This repository contains the source code for analysis for analysis of TEX, 5-CAP-PD and 3-PD experiments.
- Install required python packages:
pip install -r requirements.txt
- Get required metadata:
- In directory data run:
get_data.sh
- Alternatively download manually the following files to data directory:
- knownGene.hg19.txt.gz - http://hgdownload.cse.ucsc.edu/goldenpath/hg19/database/knownGene.txt.gz
- kgXreg.hg19.txt.gz - http://hgdownload.cse.ucsc.edu/goldenpath/hg19/database/kgXref.txt.gz
- In directory data run:
- hmm_frag_fit.py - Fits a 2-state Gaussian HMM to each transcript
- usage:
hmm_frag_fit.py [-norm_type CONTROL] [-non_discrete] EXP_NAME bigwig1 [bigwig2 ...]
- EXP_NAME: Name of experiment (input type)
- bigwigs: bigwig files of RNA-seq (both treated and control) as input
- -norm_type NORM_TYPE: Substring appears in the control files
- -non_discrete: Whether to use continuous HMM or discrete
- Usage example:
python hmm_frag_fit.py U2OS_5prime_fit_hmm -non_discrete -norm_type Total data/*_TEX.bigwig data/*_Total.bigwig
- usage:
- comapre_3seq.py - For comparing HMM points to peaks in 3'-seq
- cds_vs_tUTR.py - Compare CDS and 3UTR
- hmm_frag_multichannel.py - Similar to hmm_frag_fit.py but works on a multichannel
- create_illustration - illustrate the output based on the HMM output and the read data (bigwigs)
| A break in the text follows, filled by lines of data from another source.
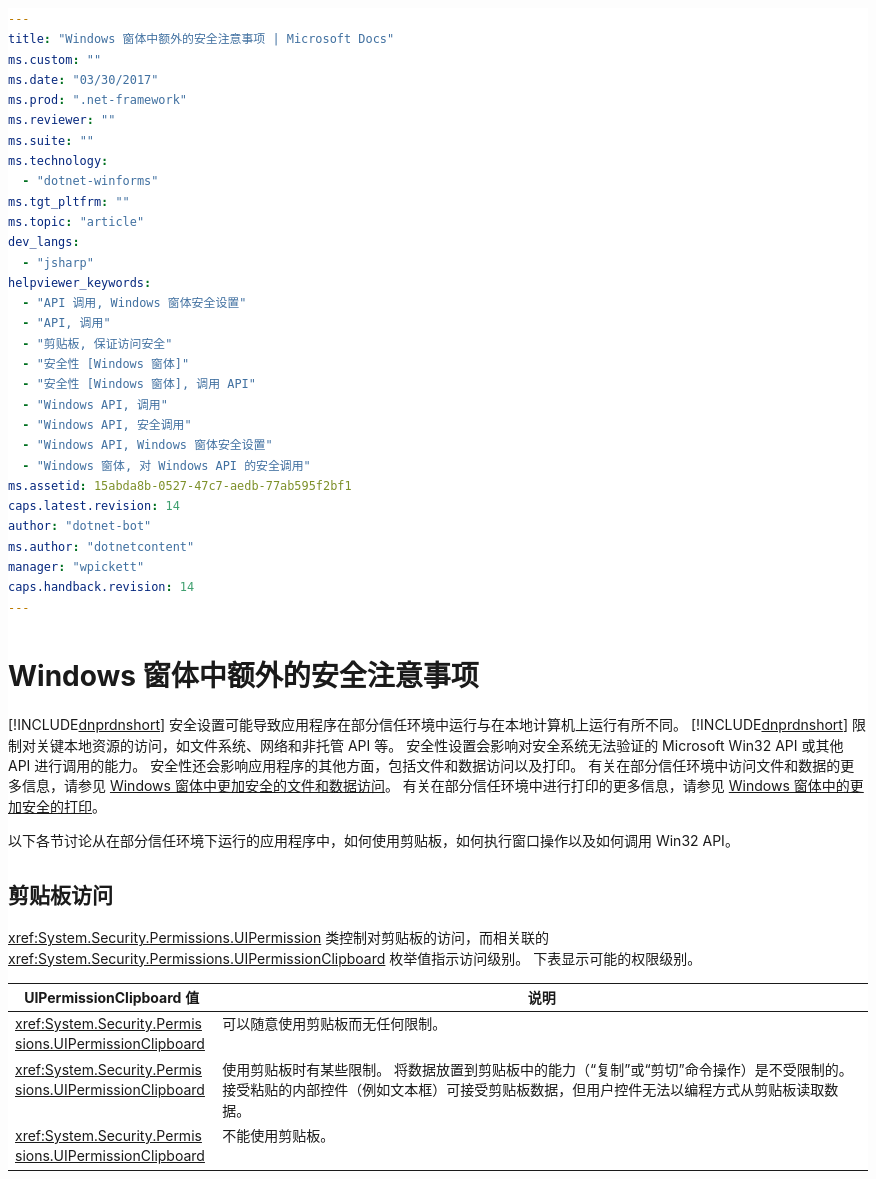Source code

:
 ```yaml
---
title: "Windows 窗体中额外的安全注意事项 | Microsoft Docs"
ms.custom: ""
ms.date: "03/30/2017"
ms.prod: ".net-framework"
ms.reviewer: ""
ms.suite: ""
ms.technology: 
  - "dotnet-winforms"
ms.tgt_pltfrm: ""
ms.topic: "article"
dev_langs: 
  - "jsharp"
helpviewer_keywords: 
  - "API 调用, Windows 窗体安全设置"
  - "API, 调用"
  - "剪贴板, 保证访问安全"
  - "安全性 [Windows 窗体]"
  - "安全性 [Windows 窗体], 调用 API"
  - "Windows API, 调用"
  - "Windows API, 安全调用"
  - "Windows API, Windows 窗体安全设置"
  - "Windows 窗体, 对 Windows API 的安全调用"
ms.assetid: 15abda8b-0527-47c7-aedb-77ab595f2bf1
caps.latest.revision: 14
author: "dotnet-bot"
ms.author: "dotnetcontent"
manager: "wpickett"
caps.handback.revision: 14
---
```

# Windows 窗体中额外的安全注意事项
[!INCLUDE[dnprdnshort](../../../includes/dnprdnshort-md.md)] 安全设置可能导致应用程序在部分信任环境中运行与在本地计算机上运行有所不同。  [!INCLUDE[dnprdnshort](../../../includes/dnprdnshort-md.md)] 限制对关键本地资源的访问，如文件系统、网络和非托管 API 等。  安全性设置会影响对安全系统无法验证的 Microsoft Win32 API 或其他 API 进行调用的能力。  安全性还会影响应用程序的其他方面，包括文件和数据访问以及打印。  有关在部分信任环境中访问文件和数据的更多信息，请参见 [Windows 窗体中更加安全的文件和数据访问](../../../docs/framework/winforms/more-secure-file-and-data-access-in-windows-forms.md)。  有关在部分信任环境中进行打印的更多信息，请参见 [Windows 窗体中的更加安全的打印](../../../docs/framework/winforms/more-secure-printing-in-windows-forms.md)。  
  
 以下各节讨论从在部分信任环境下运行的应用程序中，如何使用剪贴板，如何执行窗口操作以及如何调用 Win32 API。  
  
## 剪贴板访问  
 <xref:System.Security.Permissions.UIPermission> 类控制对剪贴板的访问，而相关联的 <xref:System.Security.Permissions.UIPermissionClipboard> 枚举值指示访问级别。  下表显示可能的权限级别。  
  
|UIPermissionClipboard 值|说明|  
|-----------------------------|--------|  
|<xref:System.Security.Permissions.UIPermissionClipboard>|可以随意使用剪贴板而无任何限制。|  
|<xref:System.Security.Permissions.UIPermissionClipboard>|使用剪贴板时有某些限制。  将数据放置到剪贴板中的能力（“复制”或“剪切”命令操作）是不受限制的。  接受粘贴的内部控件（例如文本框）可接受剪贴板数据，但用户控件无法以编程方式从剪贴板读取数据。|  
|<xref:System.Security.Permissions.UIPermissionClipboard>|不能使用剪贴板。|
- scripts for generating debug tracks:
- zscore_track.py
- regression_fit_track.py
- Malka, Y., Steiman-Shimony, A., Rosenthal, E., Argaman, L., Cohen-Daniel, L., Arbib, E., Margalit, H., Kaplan, T. & Berger, M. (2017). Post-transcriptional 3´-UTR cleavage of mRNA transcripts generates thousands of stable uncapped autonomous RNA fragments. Nature communications, 8(1), 2029.
- GSE84068 - The samples contain the original bigwig files used by the above paper.